### TO DO
Extract every line of the data below verbatim, omitting the pictures.

Pictured people or hands with joint positions
_ _ _

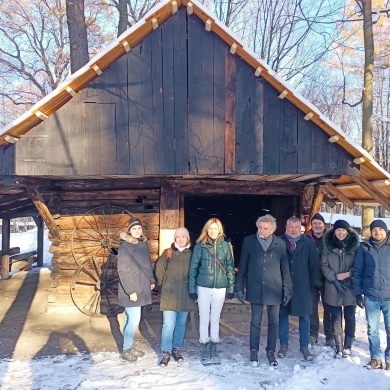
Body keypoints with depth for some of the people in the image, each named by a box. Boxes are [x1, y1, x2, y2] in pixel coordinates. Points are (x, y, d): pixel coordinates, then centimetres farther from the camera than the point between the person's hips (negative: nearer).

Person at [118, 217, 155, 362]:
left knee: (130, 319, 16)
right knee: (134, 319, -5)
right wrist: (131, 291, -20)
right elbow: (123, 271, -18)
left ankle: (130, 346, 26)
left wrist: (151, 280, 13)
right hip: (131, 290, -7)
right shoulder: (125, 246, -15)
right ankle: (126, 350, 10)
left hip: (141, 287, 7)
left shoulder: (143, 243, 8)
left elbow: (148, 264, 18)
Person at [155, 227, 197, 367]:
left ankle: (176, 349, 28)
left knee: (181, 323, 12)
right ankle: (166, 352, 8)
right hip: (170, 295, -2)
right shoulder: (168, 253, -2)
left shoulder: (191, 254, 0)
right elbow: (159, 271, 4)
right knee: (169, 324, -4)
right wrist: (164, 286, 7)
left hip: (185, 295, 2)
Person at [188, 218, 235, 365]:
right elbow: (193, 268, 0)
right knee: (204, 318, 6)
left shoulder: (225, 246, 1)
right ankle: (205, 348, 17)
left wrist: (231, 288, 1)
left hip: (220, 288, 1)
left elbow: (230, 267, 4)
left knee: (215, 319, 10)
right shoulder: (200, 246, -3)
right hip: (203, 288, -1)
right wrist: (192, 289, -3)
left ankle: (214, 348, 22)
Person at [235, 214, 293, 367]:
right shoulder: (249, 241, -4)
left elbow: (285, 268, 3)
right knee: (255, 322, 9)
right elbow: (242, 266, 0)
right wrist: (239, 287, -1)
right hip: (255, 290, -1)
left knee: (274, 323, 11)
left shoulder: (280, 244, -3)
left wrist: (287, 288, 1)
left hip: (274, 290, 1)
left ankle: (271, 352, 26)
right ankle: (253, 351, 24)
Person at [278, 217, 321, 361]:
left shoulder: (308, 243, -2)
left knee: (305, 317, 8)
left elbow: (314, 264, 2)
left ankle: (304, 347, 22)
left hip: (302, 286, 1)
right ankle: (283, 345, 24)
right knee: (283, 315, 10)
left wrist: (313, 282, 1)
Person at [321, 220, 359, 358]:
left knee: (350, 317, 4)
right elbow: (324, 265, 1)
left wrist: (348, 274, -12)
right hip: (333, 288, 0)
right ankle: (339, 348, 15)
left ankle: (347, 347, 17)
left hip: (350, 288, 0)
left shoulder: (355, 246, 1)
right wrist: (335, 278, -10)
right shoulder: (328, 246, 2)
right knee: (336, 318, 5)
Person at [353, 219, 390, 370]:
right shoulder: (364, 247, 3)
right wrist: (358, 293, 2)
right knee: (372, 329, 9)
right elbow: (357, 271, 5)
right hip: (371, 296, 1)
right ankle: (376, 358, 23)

_ _ _

### ANSWER SPACE
Body keypoints with depth for some of the people in the image, each named by a box. Boxes are [x1, y1, x2, y2] in pixel coordinates. Points are (x, y, d): pixel coordinates, then centimetres farther from the camera than the point between the person's hips (negative: nearer).

Person at [118, 217, 155, 362]:
left knee: (130, 319, 16)
right knee: (134, 319, -5)
right wrist: (131, 291, -20)
right elbow: (123, 271, -18)
left ankle: (130, 346, 26)
left wrist: (151, 280, 13)
right hip: (131, 290, -7)
right shoulder: (125, 246, -15)
right ankle: (126, 350, 10)
left hip: (141, 287, 7)
left shoulder: (143, 243, 8)
left elbow: (148, 264, 18)
Person at [155, 227, 197, 367]:
left ankle: (176, 349, 28)
left knee: (181, 323, 12)
right ankle: (166, 352, 8)
right hip: (170, 295, -2)
right shoulder: (168, 253, -2)
left shoulder: (191, 254, 0)
right elbow: (159, 271, 4)
right knee: (169, 324, -4)
right wrist: (164, 286, 7)
left hip: (185, 295, 2)
Person at [188, 218, 235, 365]:
right elbow: (193, 268, 0)
right knee: (204, 318, 6)
left shoulder: (225, 246, 1)
right ankle: (205, 348, 17)
left wrist: (231, 288, 1)
left hip: (220, 288, 1)
left elbow: (230, 267, 4)
left knee: (215, 319, 10)
right shoulder: (200, 246, -3)
right hip: (203, 288, -1)
right wrist: (192, 289, -3)
left ankle: (214, 348, 22)
Person at [235, 214, 293, 367]:
right shoulder: (249, 241, -4)
left elbow: (285, 268, 3)
right knee: (255, 322, 9)
right elbow: (242, 266, 0)
right wrist: (239, 287, -1)
right hip: (255, 290, -1)
left knee: (274, 323, 11)
left shoulder: (280, 244, -3)
left wrist: (287, 288, 1)
left hip: (274, 290, 1)
left ankle: (271, 352, 26)
right ankle: (253, 351, 24)
Person at [278, 217, 321, 361]:
left shoulder: (308, 243, -2)
left knee: (305, 317, 8)
left elbow: (314, 264, 2)
left ankle: (304, 347, 22)
left hip: (302, 286, 1)
right ankle: (283, 345, 24)
right knee: (283, 315, 10)
left wrist: (313, 282, 1)
Person at [321, 220, 359, 358]:
left knee: (350, 317, 4)
right elbow: (324, 265, 1)
left wrist: (348, 274, -12)
right hip: (333, 288, 0)
right ankle: (339, 348, 15)
left ankle: (347, 347, 17)
left hip: (350, 288, 0)
left shoulder: (355, 246, 1)
right wrist: (335, 278, -10)
right shoulder: (328, 246, 2)
right knee: (336, 318, 5)
Person at [353, 219, 390, 370]:
right shoulder: (364, 247, 3)
right wrist: (358, 293, 2)
right knee: (372, 329, 9)
right elbow: (357, 271, 5)
right hip: (371, 296, 1)
right ankle: (376, 358, 23)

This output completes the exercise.